Here’s another basic concept that is never explicitly taught in-game: How does one break a throw? The in-game character movelists, scrollable how-tos for each of the characters, are heavy on offense and light on defense. They show how to execute throws, but never how to counter them effectively. The sole in-game load hint about throws is frustratingly vague and reduces fundamentals to the level of random trivia.
“Escape throws the moment you are grabbed by pressing the corresponding button(s).”
For the purposes of this article, use the notation in the following diagram, which has become standard for the Tekken community.
An opponent would execute a basic throw by pressing 1+3, or by pressing 2+4. To break a 1+3 throw, a player would press 1. To break a 2+4 throw, a player would press 2. Sometimes the opponent might use a more complicated ‘command’ throw, like d/f+1+2, or f, f+1+4. For those, a player would press 1+2. There are exceptions to these rules, and several throws (such as back throws) are inescapable. But that’s the general idea.
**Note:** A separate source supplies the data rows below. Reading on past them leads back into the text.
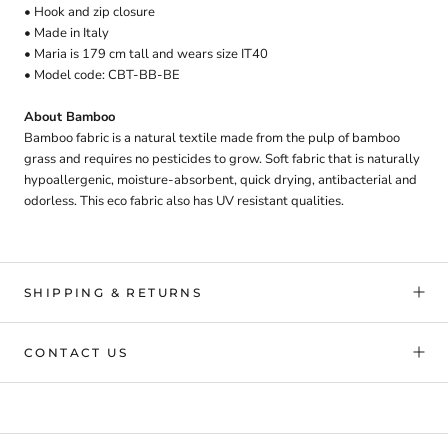
• Hook and zip closure
• Made in Italy
• Maria is 179 cm tall and wears size IT40
• Model code: CBT-BB-BE
About Bamboo
Bamboo fabric is a natural textile made from the pulp of bamboo
grass and requires no pesticides to grow. Soft fabric that is naturally
hypoallergenic, moisture-absorbent, quick drying, antibacterial and
odorless. This eco fabric also has UV resistant qualities.
SHIPPING & RETURNS
CONTACT US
I would imagine that a Tekken newcomer would read the in-game hint—“Escape throws the moment you are grabbed by pressing the corresponding button(s)”—and be completely misled. To counter a 1+3 throw, how would a person know to press 1, and not 1+3? To counter a f, f+1+4, how would a person know to press 1+2?
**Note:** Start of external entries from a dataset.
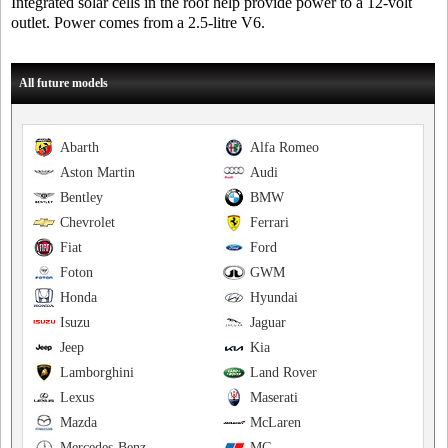
Integrated solar cells in the roof help provide power to a 12-volt
outlet. Power comes from a 2.5-litre V6.
All future models
Abarth
Alfa Romeo
Aston Martin
Audi
Bentley
BMW
Chevrolet
Ferrari
Fiat
Ford
Foton
GWM
Honda
Hyundai
Isuzu
Jaguar
Jeep
Kia
Lamborghini
Land Rover
Lexus
Maserati
Mazda
McLaren
Mercedes-Benz
MG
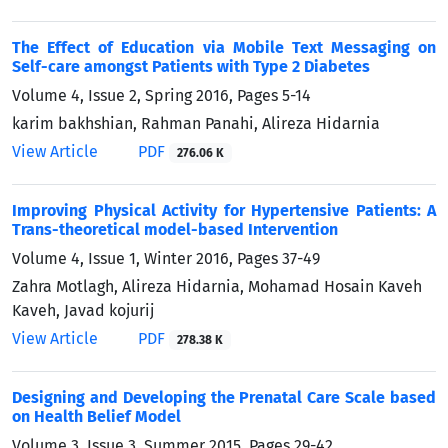
The Effect of Education via Mobile Text Messaging on
Self-care amongst Patients with Type 2 Diabetes
Volume 4, Issue 2, Spring 2016, Pages
5-14
karim bakhshian, Rahman Panahi, Alireza Hidarnia
View Article
PDF
276.06 K
Improving Physical Activity for Hypertensive Patients: A
Trans-theoretical model-based Intervention
Volume 4, Issue 1, Winter 2016, Pages
37-49
Zahra Motlagh, Alireza Hidarnia, Mohamad Hosain Kaveh
Kaveh, Javad kojurij
View Article
PDF
278.38 K
Designing and Developing the Prenatal Care Scale based
on Health Belief Model
Volume 3, Issue 3, Summer 2015, Pages
29-42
“The moment you are grabbed” is also vague. The game footage below demonstrates one of King’s chain throws. Whenever the training dummy briefly changes color, from blue to normal to blue, that’s the actual window of opportunity to counter.
This color changing is helpful to master timing, but it’s accessed through an extremely thorough but non-intuitive Training Mode. To see it, a player would go to ‘Display Setting’ and set ‘Recovery Animation’ to ‘Display.’
How would a beginner navigate a menu full of unknown options to take advantage of a Recovery Animation display he or she might not even know exists? How would a beginner even know why Recovery Animation is important?
A tutorial within Training Mode could guide a player to all of the mode’s different menu options, maximizing the mode’s usage. As it currently stands, it’s wasted potential for the average player. It’s like giving a $300 tennis racket to someone who’s still learning to swing and expecting him or her to improve.
Given the lack of a tutorial, the Tekken community has filled the knowledge gap and demonstrated mechanics to new players through various tutorial videos. But the community would be better off if everyone had the same level of fundamental knowledge to start with. For Tekken 7 to truly be accessible to new players, the game should provide the knowledge the community currently does. An in-game tutorial would allow novice players to learn the game on their own, without the help of outside wikis or videos—to master the mechanics that are universal to all characters. And then, more people can focus on the metagame, which is where the most interesting discussion takes place, and the unique strategies for each character.
New Tekken players should get thrown, not because they didn’t know how to break the throw, but because they didn’t read the opponent’s movements properly. New Tekken players should get swept, not because they didn’t know how to low parry, but because they didn’t low parry quickly enough. An in-game tutorial would mean new Tekken players could stop losing for the wrong reasons and start losing for the right ones.